Beyond Meat (NASDAQ:BYND) was the story of the spring of 2019.
There is considerable enthusiasm surrounding the rising plant-based protein market. Beyond Meat benefited from this perception and its stock rose from a starting price of $46 to over $220 in mid-summer trading.
However, this surge would come to a screeching halt later in the year.
The company has regained some of its swagger to start 2020.
McDonald’s (NYSE:MCD) announced that it would expand its Beyond Meat offerings to over 50 locations in Ontario, Canada. Beyond Meat burgers also expanded to other major food chains like Denny’s and Starbucks (NASDAQ:SBUX) across the United States.
Shares of Beyond Meat have now climbed 48% in 2020 as of close on February 6. It is expected to report its Q4 and full-year results in the coming weeks. In the third quarter, the company posted its first profit of $0.06 per share and revenue rose to $92 million.
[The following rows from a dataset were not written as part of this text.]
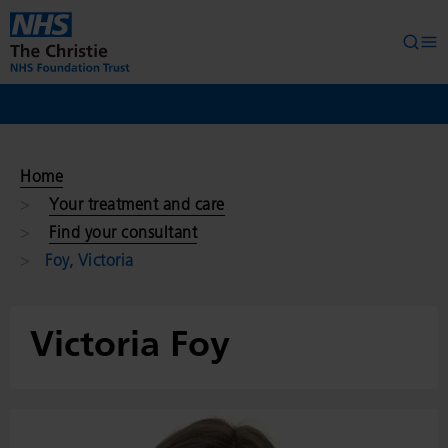
Skip to main content
Searc
Op
Home
Your treatment and care
Find your consultant
Foy, Victoria
Victoria Foy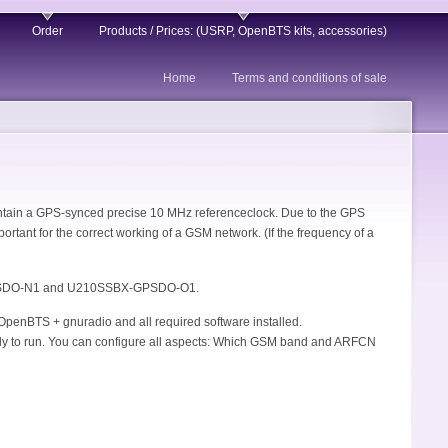
Order
Products / Prices: (USRP, OpenBTS kits, accessories)
Home
Terms and conditions of sale
ontain a GPS-synced precise 10 MHz referenceclock. Due to the GPS
ortant for the correct working of a GSM network. (If the frequency of a
GPSDO-N1 and U210SSBX-GPSDO-O1.
OpenBTS + gnuradio and all required software installed.
eady to run. You can configure all aspects: Which GSM band and ARFCN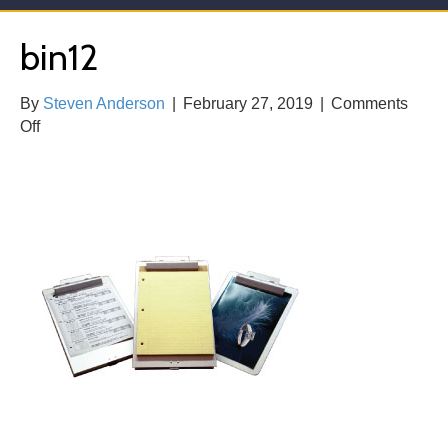
bin12
By
Steven Anderson
|
February 27, 2019
|
Comments
on
Off
bin12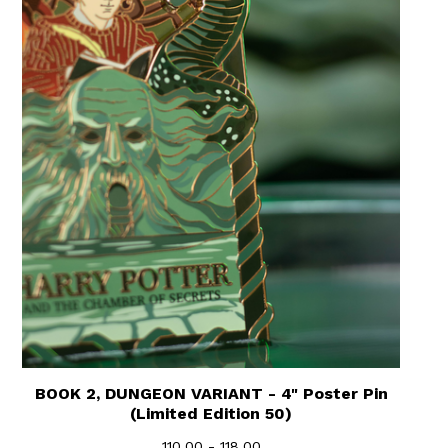
BOOK 2, DUNGEON VARIANT - 4" Poster Pin
(Limited Edition 50)
110.00 - 118.00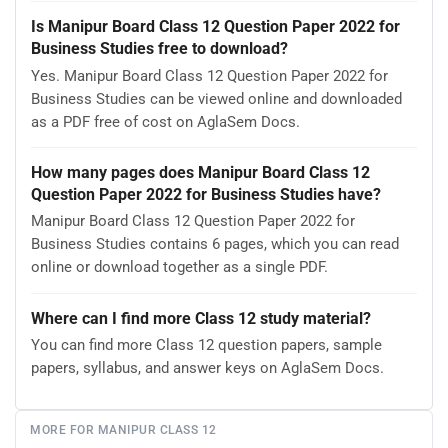
Is Manipur Board Class 12 Question Paper 2022 for
Business Studies free to download?
Yes. Manipur Board Class 12 Question Paper 2022 for
Business Studies can be viewed online and downloaded
as a PDF free of cost on AglaSem Docs.
How many pages does Manipur Board Class 12
Question Paper 2022 for Business Studies have?
Manipur Board Class 12 Question Paper 2022 for
Business Studies contains 6 pages, which you can read
online or download together as a single PDF.
Where can I find more Class 12 study material?
You can find more Class 12 question papers, sample
papers, syllabus, and answer keys on AglaSem Docs.
MORE FOR MANIPUR CLASS 12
Both figures beat analyst expectations. Sales grew across restaurant and grocery divisions.
Beyond raised its full-year outlook for revenue after this solid quarter. It is forecasting revenue in the range of $265 million to $275 million. The company projects adjusted earnings of $20 million for FY2019.
The stock has been highly volatile since its initial run up, but this is not a reason to cast it aside. Beyond Meat boasts high growth potential in a promising sub-sector. Investors will be buying on the up right now, but long-term this looks like a stock that is worth sinking your teeth into.